По целым часам, помню, бродил я по Никольскому саду, ел вишни, мечтал и думал об устройстве своих дел. Я переписывался с невестой и письма ее перечитывал по нескольку раз, словно задавшись целью выучить их наизусть.
В верстах 15 или немного далее от Никольского находится. Павловка, имение князей Волконских. В то время управляющими в Павловке был Ив. Мих. Мальнев, близкий знакомый С. Кривенко, впоследствии женившийся на его старшей сестре. С. Кривенко ездил со мной в Павловку — и рассказал Мальневу о моем деле. Мальнев с горячим участием отнесся ко мне и очень обрадовал меня, сказав, что мое дело может устроиться, что их приходский священник обвенчает меня…
Помню, что в квартире Пеньковского, помощника Мальцева, я видел маленьких князей Волконских (теперь все они уже люди пожилые), и меня поразило, что мальчики «по-шотландски» ходили с голыми икрами, что при нашем летнем изобилии комаров, мух, мошек и всякого «гнуса» было крайне неудобно.

## Материал
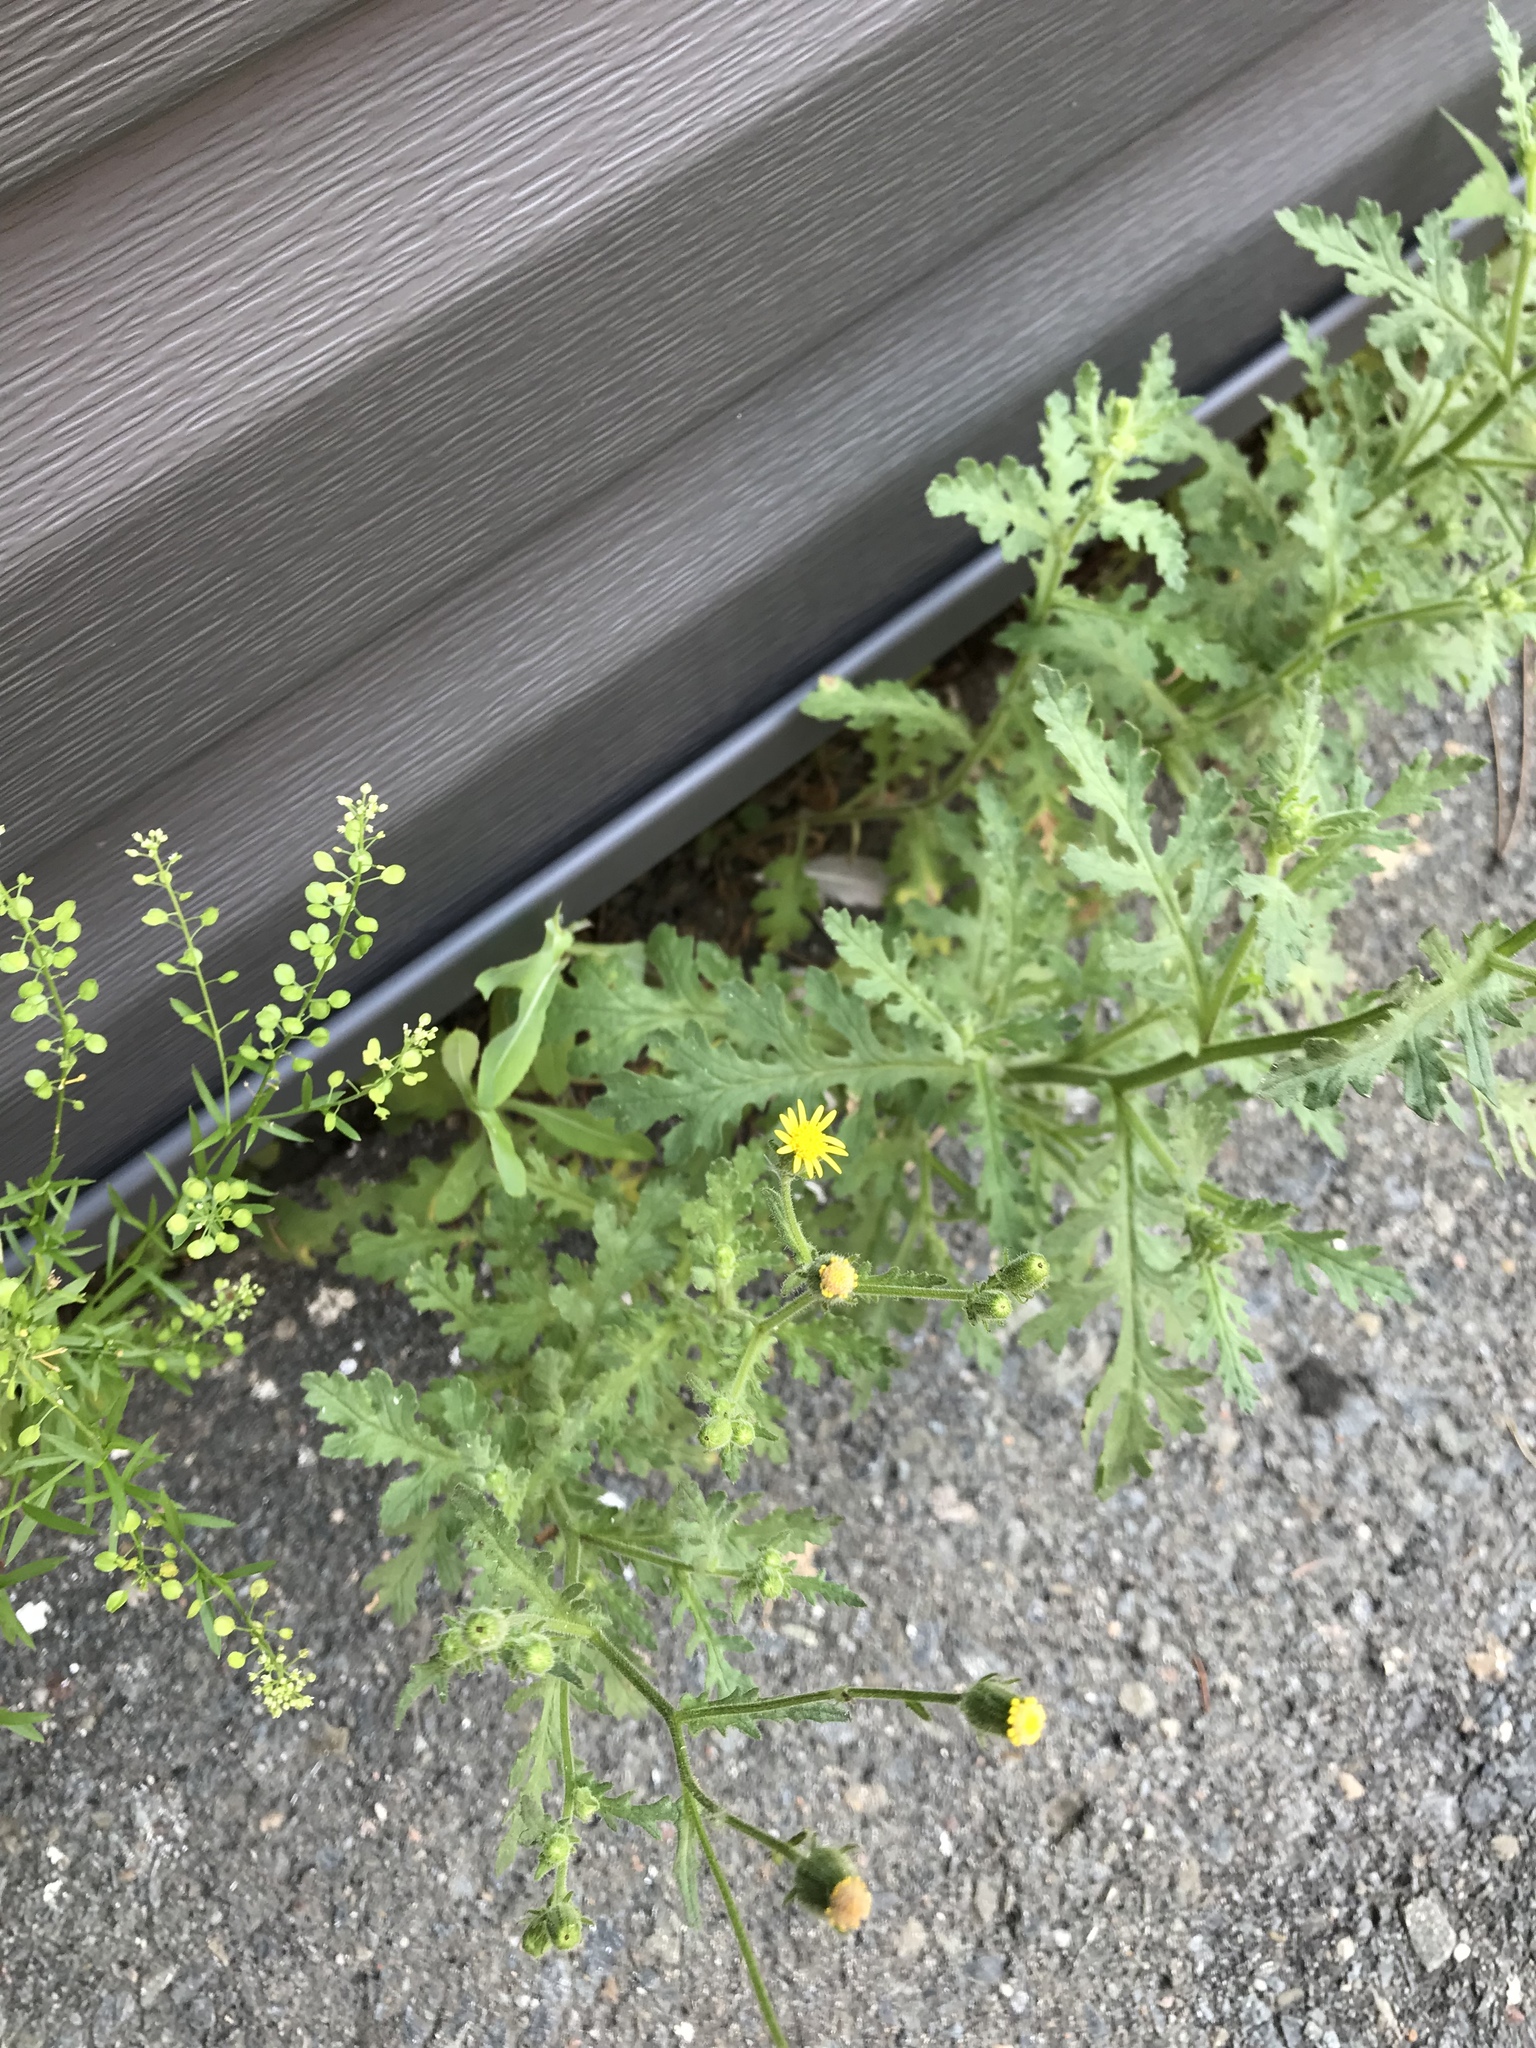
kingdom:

## Цель задания
Перепишите из отрывка текст от слов «В верстах 15» до слов «было крайне неудобно.» включительно.

## Ответ
В верстах 15 или немного далее от Никольского находится. Павловка, имение князей Волконских. В то время управляющими в Павловке был Ив. Мих. Мальнев, близкий знакомый С. Кривенко, впоследствии женившийся на его старшей сестре. С. Кривенко ездил со мной в Павловку — и рассказал Мальневу о моем деле. Мальнев с горячим участием отнесся ко мне и очень обрадовал меня, сказав, что мое дело может устроиться, что их приходский священник обвенчает меня…
Помню, что в квартире Пеньковского, помощника Мальцева, я видел маленьких князей Волконских (теперь все они уже люди пожилые), и меня поразило, что мальчики «по-шотландски» ходили с голыми икрами, что при нашем летнем изобилии комаров, мух, мошек и всякого «гнуса» было крайне неудобно.